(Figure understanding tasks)
:::::

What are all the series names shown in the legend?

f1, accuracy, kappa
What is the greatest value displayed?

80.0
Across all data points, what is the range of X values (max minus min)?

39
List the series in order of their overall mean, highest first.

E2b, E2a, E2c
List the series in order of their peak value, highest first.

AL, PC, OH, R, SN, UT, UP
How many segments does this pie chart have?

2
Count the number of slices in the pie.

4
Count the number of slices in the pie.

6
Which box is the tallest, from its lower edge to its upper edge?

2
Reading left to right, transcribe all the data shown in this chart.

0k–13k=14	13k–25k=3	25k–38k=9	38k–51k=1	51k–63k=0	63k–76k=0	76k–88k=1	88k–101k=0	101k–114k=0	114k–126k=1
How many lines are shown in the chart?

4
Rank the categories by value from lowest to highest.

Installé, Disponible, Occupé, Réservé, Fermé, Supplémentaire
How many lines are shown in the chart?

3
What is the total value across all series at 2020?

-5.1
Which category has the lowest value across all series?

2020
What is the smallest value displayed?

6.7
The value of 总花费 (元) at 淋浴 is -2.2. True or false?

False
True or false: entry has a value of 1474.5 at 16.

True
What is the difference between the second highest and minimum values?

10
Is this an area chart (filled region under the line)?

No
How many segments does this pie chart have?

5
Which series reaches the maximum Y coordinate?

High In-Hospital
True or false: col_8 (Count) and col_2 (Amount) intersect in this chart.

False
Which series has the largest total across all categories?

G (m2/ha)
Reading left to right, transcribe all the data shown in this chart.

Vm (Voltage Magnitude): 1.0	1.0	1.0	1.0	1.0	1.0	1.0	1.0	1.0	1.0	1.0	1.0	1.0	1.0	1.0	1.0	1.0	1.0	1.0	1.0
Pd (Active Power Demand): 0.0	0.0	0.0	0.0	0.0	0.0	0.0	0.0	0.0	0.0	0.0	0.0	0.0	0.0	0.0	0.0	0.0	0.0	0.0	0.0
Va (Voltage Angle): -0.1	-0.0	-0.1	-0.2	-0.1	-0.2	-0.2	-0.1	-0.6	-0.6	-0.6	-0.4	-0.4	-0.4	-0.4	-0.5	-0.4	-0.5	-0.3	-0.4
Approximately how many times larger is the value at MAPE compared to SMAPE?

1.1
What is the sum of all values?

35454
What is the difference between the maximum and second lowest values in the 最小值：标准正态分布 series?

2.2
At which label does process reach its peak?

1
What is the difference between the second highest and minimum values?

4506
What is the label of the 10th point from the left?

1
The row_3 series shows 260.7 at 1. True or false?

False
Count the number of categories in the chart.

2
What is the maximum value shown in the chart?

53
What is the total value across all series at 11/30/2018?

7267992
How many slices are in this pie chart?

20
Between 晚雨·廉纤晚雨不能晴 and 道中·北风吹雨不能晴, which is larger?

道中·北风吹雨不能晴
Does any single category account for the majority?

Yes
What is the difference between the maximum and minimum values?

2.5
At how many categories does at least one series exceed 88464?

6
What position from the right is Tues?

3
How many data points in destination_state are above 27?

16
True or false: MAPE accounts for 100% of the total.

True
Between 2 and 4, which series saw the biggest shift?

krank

:::::

What to work on — Look through the rows above for every line that contains the string "points", and copy each of those lines out in full.

Answer section —
Across all data points, what is the range of X values (max minus min)?
How many data points in destination_state are above 27?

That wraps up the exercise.